By GWEN BRISTOL, Correspondent

BISMARCK – Discussion on a bill that could limit the use of implanted
microchips in humans ignited plenty of what-if scenarios at a Senate
Judiciary Committee hearing on Wednesday.

The bill was presented by Sen. Randel Christmann, R-Hazen, with the
intent to keep employers from forcing employees to have microchip
implants for the purpose of closer supervision.

“The technology, if not there, is very close,” Christmann said. “We
want to make sure employees are never pressured into this before it
becomes a problem.”

“How far does it really go?” asked Bismarck resident Jim Oshanyk, who
said the implanted microchips could keep track of an employee’s
movements down to the number of hand repetitions. “They can keep very
close tabs on you. My main concern is privacy.”

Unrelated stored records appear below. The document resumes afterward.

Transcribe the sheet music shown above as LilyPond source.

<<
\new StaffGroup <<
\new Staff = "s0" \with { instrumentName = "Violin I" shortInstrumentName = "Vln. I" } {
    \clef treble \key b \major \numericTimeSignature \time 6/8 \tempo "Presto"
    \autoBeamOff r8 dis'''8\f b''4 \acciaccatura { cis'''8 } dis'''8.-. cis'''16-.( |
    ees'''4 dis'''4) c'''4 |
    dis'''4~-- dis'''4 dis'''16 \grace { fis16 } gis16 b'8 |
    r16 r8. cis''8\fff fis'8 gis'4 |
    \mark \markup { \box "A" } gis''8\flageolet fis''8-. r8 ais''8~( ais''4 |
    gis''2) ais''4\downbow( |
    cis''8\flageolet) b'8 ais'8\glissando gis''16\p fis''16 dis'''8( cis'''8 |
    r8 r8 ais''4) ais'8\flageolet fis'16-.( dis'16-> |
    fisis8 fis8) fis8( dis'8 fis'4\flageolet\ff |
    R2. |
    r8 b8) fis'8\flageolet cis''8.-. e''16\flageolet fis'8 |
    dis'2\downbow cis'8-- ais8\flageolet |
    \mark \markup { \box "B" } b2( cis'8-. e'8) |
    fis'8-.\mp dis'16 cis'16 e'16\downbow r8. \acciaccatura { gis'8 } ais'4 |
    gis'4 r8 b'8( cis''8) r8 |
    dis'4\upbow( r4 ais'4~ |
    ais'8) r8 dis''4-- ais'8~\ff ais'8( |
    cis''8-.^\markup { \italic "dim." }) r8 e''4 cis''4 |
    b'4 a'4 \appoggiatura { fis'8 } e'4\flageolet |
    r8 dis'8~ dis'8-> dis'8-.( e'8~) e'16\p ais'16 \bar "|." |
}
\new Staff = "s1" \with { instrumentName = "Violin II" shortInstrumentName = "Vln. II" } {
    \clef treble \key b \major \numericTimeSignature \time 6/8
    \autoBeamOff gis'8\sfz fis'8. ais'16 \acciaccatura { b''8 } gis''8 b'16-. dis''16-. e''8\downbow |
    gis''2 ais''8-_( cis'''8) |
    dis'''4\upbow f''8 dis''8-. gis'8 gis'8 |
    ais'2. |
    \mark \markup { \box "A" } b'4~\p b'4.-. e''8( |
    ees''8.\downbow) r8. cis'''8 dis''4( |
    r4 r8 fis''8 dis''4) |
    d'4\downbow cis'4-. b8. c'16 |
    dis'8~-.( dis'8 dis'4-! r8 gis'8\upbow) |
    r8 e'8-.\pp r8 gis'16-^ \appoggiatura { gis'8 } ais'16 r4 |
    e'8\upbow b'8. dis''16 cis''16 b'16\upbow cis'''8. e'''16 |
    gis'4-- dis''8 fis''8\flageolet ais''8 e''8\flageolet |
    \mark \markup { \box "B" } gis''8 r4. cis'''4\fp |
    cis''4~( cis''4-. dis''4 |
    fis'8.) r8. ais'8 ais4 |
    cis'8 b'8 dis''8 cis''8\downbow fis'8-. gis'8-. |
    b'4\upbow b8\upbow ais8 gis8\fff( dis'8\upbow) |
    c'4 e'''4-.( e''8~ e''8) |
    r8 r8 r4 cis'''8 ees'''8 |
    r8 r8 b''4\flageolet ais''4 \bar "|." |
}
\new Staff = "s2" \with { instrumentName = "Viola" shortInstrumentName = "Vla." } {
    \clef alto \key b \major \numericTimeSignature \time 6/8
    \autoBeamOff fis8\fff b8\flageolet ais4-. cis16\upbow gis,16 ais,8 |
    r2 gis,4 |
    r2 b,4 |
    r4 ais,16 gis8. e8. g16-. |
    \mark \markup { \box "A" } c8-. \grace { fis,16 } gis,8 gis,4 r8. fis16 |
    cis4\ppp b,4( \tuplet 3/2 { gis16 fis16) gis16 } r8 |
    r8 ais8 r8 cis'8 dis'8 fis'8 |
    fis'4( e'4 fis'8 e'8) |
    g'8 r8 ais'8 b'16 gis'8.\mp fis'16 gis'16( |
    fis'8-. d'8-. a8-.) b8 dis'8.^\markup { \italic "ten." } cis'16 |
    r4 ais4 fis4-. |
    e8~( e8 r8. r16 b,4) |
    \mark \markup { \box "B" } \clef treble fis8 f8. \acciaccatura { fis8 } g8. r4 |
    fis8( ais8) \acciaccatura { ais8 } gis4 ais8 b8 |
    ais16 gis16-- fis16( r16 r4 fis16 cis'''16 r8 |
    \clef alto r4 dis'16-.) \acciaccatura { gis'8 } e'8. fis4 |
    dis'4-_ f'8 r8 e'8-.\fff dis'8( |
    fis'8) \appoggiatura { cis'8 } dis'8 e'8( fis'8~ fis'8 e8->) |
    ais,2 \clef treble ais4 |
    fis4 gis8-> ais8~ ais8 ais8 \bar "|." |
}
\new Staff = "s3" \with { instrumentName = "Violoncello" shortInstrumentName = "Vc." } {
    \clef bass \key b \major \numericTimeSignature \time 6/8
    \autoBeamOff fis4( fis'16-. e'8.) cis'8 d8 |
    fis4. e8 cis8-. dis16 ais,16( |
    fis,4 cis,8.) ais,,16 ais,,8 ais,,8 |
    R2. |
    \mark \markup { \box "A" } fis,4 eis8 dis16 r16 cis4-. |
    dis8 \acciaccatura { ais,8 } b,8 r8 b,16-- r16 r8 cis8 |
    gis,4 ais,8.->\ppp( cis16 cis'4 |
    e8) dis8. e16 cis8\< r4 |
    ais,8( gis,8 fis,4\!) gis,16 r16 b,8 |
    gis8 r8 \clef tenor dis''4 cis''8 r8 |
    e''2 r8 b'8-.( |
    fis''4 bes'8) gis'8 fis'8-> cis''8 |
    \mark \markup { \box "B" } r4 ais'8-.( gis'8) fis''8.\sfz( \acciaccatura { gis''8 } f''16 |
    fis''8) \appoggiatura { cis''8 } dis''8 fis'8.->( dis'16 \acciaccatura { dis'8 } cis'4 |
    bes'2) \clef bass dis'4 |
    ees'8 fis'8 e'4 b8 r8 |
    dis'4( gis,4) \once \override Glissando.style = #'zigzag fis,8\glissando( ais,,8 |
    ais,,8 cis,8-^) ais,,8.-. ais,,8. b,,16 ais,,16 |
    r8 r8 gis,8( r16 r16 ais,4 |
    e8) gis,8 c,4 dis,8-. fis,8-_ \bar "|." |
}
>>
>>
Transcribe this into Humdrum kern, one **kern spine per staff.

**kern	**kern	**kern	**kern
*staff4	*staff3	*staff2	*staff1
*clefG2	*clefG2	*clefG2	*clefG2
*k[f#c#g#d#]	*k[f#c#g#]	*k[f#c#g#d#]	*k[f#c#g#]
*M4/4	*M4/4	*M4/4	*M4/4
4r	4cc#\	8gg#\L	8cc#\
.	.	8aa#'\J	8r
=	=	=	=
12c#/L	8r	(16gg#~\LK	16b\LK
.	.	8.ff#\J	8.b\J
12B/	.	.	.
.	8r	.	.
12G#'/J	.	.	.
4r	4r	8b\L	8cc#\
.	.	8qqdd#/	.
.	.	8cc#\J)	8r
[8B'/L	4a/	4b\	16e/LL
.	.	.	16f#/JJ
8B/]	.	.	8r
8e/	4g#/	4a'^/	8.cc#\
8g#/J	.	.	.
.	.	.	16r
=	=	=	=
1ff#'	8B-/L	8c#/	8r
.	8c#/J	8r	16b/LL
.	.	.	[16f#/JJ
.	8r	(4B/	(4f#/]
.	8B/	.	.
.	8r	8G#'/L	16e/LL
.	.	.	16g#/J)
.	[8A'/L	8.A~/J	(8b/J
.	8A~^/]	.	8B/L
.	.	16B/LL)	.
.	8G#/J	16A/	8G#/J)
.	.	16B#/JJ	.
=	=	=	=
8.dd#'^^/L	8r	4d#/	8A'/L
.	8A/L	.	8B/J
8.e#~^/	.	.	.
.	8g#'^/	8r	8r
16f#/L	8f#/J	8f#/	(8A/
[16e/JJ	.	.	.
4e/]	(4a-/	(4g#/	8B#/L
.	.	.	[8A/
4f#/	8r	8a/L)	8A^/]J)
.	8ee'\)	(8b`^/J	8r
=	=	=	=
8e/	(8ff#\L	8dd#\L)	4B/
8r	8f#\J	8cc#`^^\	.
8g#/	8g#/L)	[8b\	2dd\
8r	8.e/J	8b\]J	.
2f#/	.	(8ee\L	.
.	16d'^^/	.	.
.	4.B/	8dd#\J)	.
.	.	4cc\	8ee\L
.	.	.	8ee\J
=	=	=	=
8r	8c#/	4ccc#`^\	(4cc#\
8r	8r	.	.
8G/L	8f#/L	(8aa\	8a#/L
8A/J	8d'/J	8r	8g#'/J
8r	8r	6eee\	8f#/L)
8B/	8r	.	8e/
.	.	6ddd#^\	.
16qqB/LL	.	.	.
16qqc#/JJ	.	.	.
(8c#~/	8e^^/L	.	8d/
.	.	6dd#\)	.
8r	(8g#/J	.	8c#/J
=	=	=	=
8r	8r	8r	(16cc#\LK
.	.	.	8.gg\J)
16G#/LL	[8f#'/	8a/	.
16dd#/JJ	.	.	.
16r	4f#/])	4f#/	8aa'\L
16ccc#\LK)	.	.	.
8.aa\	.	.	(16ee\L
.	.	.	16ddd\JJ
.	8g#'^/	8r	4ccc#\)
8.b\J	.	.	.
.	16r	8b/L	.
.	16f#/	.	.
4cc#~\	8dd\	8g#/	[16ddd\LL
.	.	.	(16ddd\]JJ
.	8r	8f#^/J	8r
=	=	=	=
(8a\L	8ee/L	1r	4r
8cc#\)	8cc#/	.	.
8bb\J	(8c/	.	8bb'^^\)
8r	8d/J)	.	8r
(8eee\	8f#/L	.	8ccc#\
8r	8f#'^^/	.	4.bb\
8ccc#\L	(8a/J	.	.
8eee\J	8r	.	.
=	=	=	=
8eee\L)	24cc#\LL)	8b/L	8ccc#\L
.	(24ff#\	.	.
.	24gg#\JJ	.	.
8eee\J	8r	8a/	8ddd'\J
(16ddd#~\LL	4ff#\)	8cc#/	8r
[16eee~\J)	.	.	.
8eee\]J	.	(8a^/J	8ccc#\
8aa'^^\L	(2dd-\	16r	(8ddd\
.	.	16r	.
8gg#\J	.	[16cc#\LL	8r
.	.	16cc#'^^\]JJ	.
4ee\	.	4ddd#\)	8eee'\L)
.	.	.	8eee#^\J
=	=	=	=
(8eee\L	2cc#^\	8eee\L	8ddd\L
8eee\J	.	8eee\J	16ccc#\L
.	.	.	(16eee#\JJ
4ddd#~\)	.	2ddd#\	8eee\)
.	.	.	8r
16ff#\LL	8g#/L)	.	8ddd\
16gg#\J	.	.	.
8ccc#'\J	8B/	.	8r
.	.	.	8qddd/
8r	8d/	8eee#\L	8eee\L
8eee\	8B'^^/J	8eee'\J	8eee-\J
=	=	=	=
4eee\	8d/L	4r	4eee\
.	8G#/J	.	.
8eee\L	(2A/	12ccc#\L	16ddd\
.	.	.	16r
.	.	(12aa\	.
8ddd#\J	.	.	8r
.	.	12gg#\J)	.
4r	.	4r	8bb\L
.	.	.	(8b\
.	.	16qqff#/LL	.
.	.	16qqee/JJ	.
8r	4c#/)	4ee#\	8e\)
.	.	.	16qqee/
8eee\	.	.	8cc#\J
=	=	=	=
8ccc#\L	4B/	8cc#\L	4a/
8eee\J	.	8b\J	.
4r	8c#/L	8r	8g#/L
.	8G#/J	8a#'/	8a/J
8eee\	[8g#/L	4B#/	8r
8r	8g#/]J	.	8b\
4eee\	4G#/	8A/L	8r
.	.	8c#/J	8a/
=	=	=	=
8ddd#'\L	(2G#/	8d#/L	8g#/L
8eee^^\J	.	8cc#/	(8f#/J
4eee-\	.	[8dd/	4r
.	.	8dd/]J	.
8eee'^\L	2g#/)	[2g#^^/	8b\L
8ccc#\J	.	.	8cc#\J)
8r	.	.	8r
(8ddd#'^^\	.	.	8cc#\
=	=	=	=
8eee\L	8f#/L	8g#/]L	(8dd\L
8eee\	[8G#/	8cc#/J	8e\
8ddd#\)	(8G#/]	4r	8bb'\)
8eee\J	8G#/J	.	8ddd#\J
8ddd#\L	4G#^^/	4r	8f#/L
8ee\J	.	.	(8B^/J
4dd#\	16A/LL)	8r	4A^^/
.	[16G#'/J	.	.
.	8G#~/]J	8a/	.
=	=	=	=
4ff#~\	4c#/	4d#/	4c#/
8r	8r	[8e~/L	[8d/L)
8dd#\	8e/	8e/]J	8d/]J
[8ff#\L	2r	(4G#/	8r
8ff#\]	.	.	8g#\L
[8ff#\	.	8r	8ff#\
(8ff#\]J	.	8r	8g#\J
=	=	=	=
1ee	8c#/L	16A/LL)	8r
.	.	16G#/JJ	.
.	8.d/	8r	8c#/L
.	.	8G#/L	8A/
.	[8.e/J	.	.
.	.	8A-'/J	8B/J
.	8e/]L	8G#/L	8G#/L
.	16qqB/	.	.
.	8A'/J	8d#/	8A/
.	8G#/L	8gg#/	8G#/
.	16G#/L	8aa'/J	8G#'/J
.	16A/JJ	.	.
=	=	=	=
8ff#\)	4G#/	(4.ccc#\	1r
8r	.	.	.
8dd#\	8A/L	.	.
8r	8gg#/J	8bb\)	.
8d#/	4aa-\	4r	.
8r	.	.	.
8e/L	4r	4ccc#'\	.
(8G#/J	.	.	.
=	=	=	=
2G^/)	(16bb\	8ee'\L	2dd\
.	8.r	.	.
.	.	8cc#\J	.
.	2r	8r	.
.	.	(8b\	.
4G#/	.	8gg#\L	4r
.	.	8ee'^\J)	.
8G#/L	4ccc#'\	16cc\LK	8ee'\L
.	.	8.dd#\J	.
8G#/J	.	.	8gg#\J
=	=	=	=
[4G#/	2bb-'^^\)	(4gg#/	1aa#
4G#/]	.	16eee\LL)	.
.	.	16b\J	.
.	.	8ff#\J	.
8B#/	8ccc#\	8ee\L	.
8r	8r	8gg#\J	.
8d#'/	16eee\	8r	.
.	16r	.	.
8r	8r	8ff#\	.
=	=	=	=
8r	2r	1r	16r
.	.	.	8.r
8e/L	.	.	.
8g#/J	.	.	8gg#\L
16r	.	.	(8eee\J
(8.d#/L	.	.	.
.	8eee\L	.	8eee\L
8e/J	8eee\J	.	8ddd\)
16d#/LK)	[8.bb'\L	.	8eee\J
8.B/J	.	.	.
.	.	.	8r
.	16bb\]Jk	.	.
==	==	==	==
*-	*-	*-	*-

Oshanyk listed examples of microchip implant uses, including a
business in Ohio that required some employees working on top-secret
projects to have implants. He mentioned that in some areas, newborns
receive implants that could track them if they were ever abducted.

Steve Bitz, also of Bismarck, said the microchip implantation could
work like a UPC code, but could differentiate products individually
and not just by type. In a human, it would work like an ID. Besides
being a privacy issue, Bitz said there could be health risks. Irma
Bitner, a registered nurse with Professional Home Care, agreed.

Bitner said some of the health concerns are that the chips could
migrate inside a person’s body and could cause serious burns,
especially in cases where implanted individuals had to have treatments
like MRI scans.

She also said anyone who had the ability to read and clone the chips
could steal the identity information stored on the chips.

“I prefer my records to be kept in a record room,” she said.

“I do not want mandatory implants in our children,” she said
later. “Let them have the same freedoms we have had.”

One possible issue raised by committee members was that the bill could
limit the way some criminals could be tracked electronically.
Christmann’s position was to ban the microchip implantations and let
those criminals be monitored by other electronic means.